Thomas was joined in full by Chief Justice William Rehnquist and Justices Antonin Scalia and Anthony Kennedy. Justice Sandra Day O’Connor, joined by Stephen Breyer, also joined the majority’s conclusion, but wrote a separate concurrence to disassociate herself and Breyer from Thomas’ opinion on one point, and to make additional arguments.

O’Connor said the Libertarian Party’s First Amendment claims were important, “and I see no reason to minimize those interests to dispose of this case.”

In addition, she said that while the semi-closed primary law was the only issue before the Court, other aspects of Oklahoma’s election laws, taken together with the law in dispute, could have convinced the Court that the party’s First Amendment rights were burdened too much.

She noted that under Oklahoma law, a party has to win a certain number of votes to gain ballot access in the next election. The Libertarian Party has repeatedly failed to do so, and must go through a cumbersome process of re-registering its voters and petitioning for ballot access in each election. The state also has deadlines for changing party registration that make it difficult for the Libertarian Party to persuade voters to change their registration in time to vote in its primary.

These other hurdles were mentioned at the Supreme Court oral argument, but were not challenged in earlier stages of the proceedings, O’Connor said, so could not be ruled on yesterday.

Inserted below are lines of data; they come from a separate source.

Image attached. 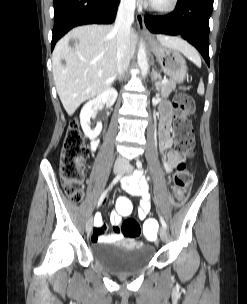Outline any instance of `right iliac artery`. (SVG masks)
<instances>
[{"instance_id": "1", "label": "right iliac artery", "mask_w": 247, "mask_h": 304, "mask_svg": "<svg viewBox=\"0 0 247 304\" xmlns=\"http://www.w3.org/2000/svg\"><path fill=\"white\" fill-rule=\"evenodd\" d=\"M122 175H123V173L117 175V176L114 178V180L112 181V183H111V185L109 186V188L102 194V196H101V198H100V200H99V202H98V205H100V204L102 203V201H103L104 197L106 196L108 190H110V189L112 188V186L115 185V184L122 178ZM125 179L127 180L128 178H125Z\"/></svg>"}]
</instances>
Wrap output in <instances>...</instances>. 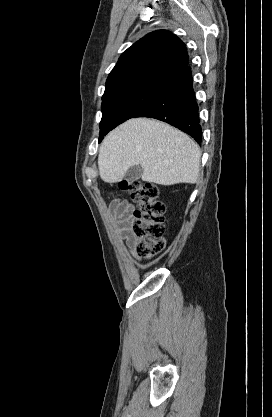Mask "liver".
<instances>
[{
  "mask_svg": "<svg viewBox=\"0 0 272 417\" xmlns=\"http://www.w3.org/2000/svg\"><path fill=\"white\" fill-rule=\"evenodd\" d=\"M201 151L185 133L147 118L130 119L111 131L101 144L98 169L106 183L123 179L141 165L142 180L160 185L196 183Z\"/></svg>",
  "mask_w": 272,
  "mask_h": 417,
  "instance_id": "liver-1",
  "label": "liver"
}]
</instances>
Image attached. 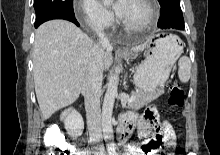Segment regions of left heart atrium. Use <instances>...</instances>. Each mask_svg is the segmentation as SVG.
I'll use <instances>...</instances> for the list:
<instances>
[{
	"mask_svg": "<svg viewBox=\"0 0 220 155\" xmlns=\"http://www.w3.org/2000/svg\"><path fill=\"white\" fill-rule=\"evenodd\" d=\"M128 2H129V0H118L115 3L114 9L119 17L122 18V16L124 15L126 8H127V5H128Z\"/></svg>",
	"mask_w": 220,
	"mask_h": 155,
	"instance_id": "left-heart-atrium-1",
	"label": "left heart atrium"
}]
</instances>
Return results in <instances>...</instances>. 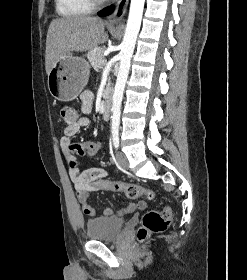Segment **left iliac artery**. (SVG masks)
Instances as JSON below:
<instances>
[{
	"mask_svg": "<svg viewBox=\"0 0 247 280\" xmlns=\"http://www.w3.org/2000/svg\"><path fill=\"white\" fill-rule=\"evenodd\" d=\"M113 145L116 149H118V147H119V137L118 136L113 137Z\"/></svg>",
	"mask_w": 247,
	"mask_h": 280,
	"instance_id": "left-iliac-artery-1",
	"label": "left iliac artery"
}]
</instances>
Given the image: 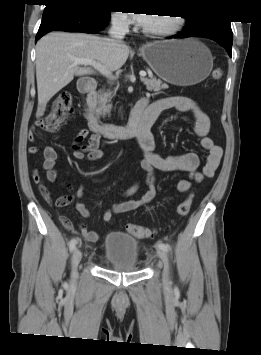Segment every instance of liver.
I'll use <instances>...</instances> for the list:
<instances>
[{"label":"liver","instance_id":"liver-1","mask_svg":"<svg viewBox=\"0 0 261 355\" xmlns=\"http://www.w3.org/2000/svg\"><path fill=\"white\" fill-rule=\"evenodd\" d=\"M129 47L112 46L108 38L83 33L51 32L36 45L37 117L44 114L49 100L68 85L74 76L94 74L92 67L75 64V58L100 63L107 71H116L126 62Z\"/></svg>","mask_w":261,"mask_h":355}]
</instances>
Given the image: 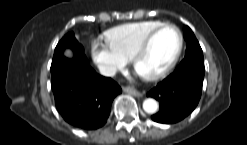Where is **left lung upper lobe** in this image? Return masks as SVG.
Segmentation results:
<instances>
[{
	"label": "left lung upper lobe",
	"instance_id": "5c2ea615",
	"mask_svg": "<svg viewBox=\"0 0 247 145\" xmlns=\"http://www.w3.org/2000/svg\"><path fill=\"white\" fill-rule=\"evenodd\" d=\"M184 39L187 42L185 57L190 55H203L202 49L192 30L185 26L183 30Z\"/></svg>",
	"mask_w": 247,
	"mask_h": 145
}]
</instances>
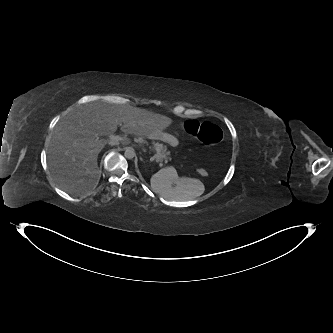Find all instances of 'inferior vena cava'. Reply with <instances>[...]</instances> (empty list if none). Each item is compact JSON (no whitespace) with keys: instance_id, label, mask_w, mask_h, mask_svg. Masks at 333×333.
I'll use <instances>...</instances> for the list:
<instances>
[{"instance_id":"602c4592","label":"inferior vena cava","mask_w":333,"mask_h":333,"mask_svg":"<svg viewBox=\"0 0 333 333\" xmlns=\"http://www.w3.org/2000/svg\"><path fill=\"white\" fill-rule=\"evenodd\" d=\"M108 143H109V145H111V146H114V145H118V144H119V142H114V141H109Z\"/></svg>"}]
</instances>
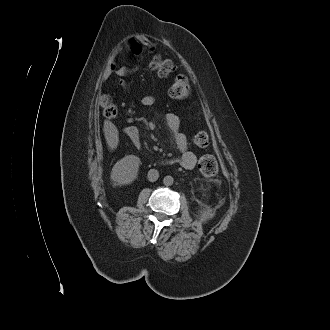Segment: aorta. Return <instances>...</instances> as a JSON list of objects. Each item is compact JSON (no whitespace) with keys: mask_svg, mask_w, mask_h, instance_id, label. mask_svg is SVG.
<instances>
[{"mask_svg":"<svg viewBox=\"0 0 330 330\" xmlns=\"http://www.w3.org/2000/svg\"><path fill=\"white\" fill-rule=\"evenodd\" d=\"M173 182H174L173 177L172 176H169V175L168 176H165L164 179H163V184L165 186H171L173 184Z\"/></svg>","mask_w":330,"mask_h":330,"instance_id":"obj_1","label":"aorta"}]
</instances>
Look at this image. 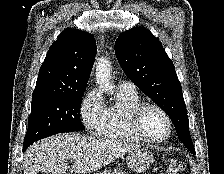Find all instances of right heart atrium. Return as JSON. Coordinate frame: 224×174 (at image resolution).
Returning <instances> with one entry per match:
<instances>
[{"instance_id": "1", "label": "right heart atrium", "mask_w": 224, "mask_h": 174, "mask_svg": "<svg viewBox=\"0 0 224 174\" xmlns=\"http://www.w3.org/2000/svg\"><path fill=\"white\" fill-rule=\"evenodd\" d=\"M104 102L97 89L90 90L82 100L80 115L86 129L98 134L104 119Z\"/></svg>"}]
</instances>
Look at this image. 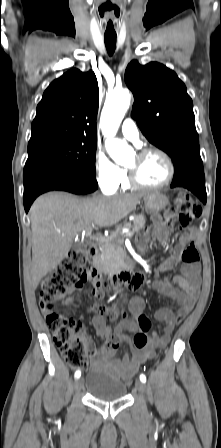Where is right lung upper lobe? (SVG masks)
Returning a JSON list of instances; mask_svg holds the SVG:
<instances>
[{
  "mask_svg": "<svg viewBox=\"0 0 221 448\" xmlns=\"http://www.w3.org/2000/svg\"><path fill=\"white\" fill-rule=\"evenodd\" d=\"M98 105L94 72H66L45 90L32 123L28 148L60 140L97 139Z\"/></svg>",
  "mask_w": 221,
  "mask_h": 448,
  "instance_id": "obj_1",
  "label": "right lung upper lobe"
}]
</instances>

O'Connor then went further than Breyer, writing, “Nevertheless, respondent’s allegations are troubling, and if they had been properly raised, the Court would want to examine the cumulative burdens imposed by the overall scheme of electoral regulations upon the rights of voters and parties to associate through primary elections. “A panoply of regulations, each apparently defensible when considered alone, may nevertheless have the effect of severely restricting participation and competition,” she wrote.

Although these last statements by O’Connor were not joined by Breyer, coupled with the views of the three dissenters, they appear to give some hope for minor parties that want to make a comprehensive challenge to state election laws.

“The Court’s decision today diminishes the value of two important rights protected by the First Amendment: the individual citizen’s right to vote for the candidate of her choice, and a political party’s right to define its own mission,” wrote Justice John Paul Stevens in dissent. He was joined by Justices Ruth Bader Ginsburg and David Souter.

Souter did not, however, join the final section of Stevens’ dissent, which ends with this sentence: “Because the Court’s holding today has little to support it other than a naked interest in protecting the two major parties, I respectfully dissent.”

The Libertarian Party of Oklahoma said the ruling was “shocking,” but it too saw a silver lining. “Perhaps now that it seems that a majority of the Supreme Court may favor overturning election law that is clearly unfair to alternative parties,” said spokesman Chris Powell, “maybe our Legislature or state courts will be encouraged to act for ballot-access reform and allow Oklahoma voters the possibility of more choices on Election Day.”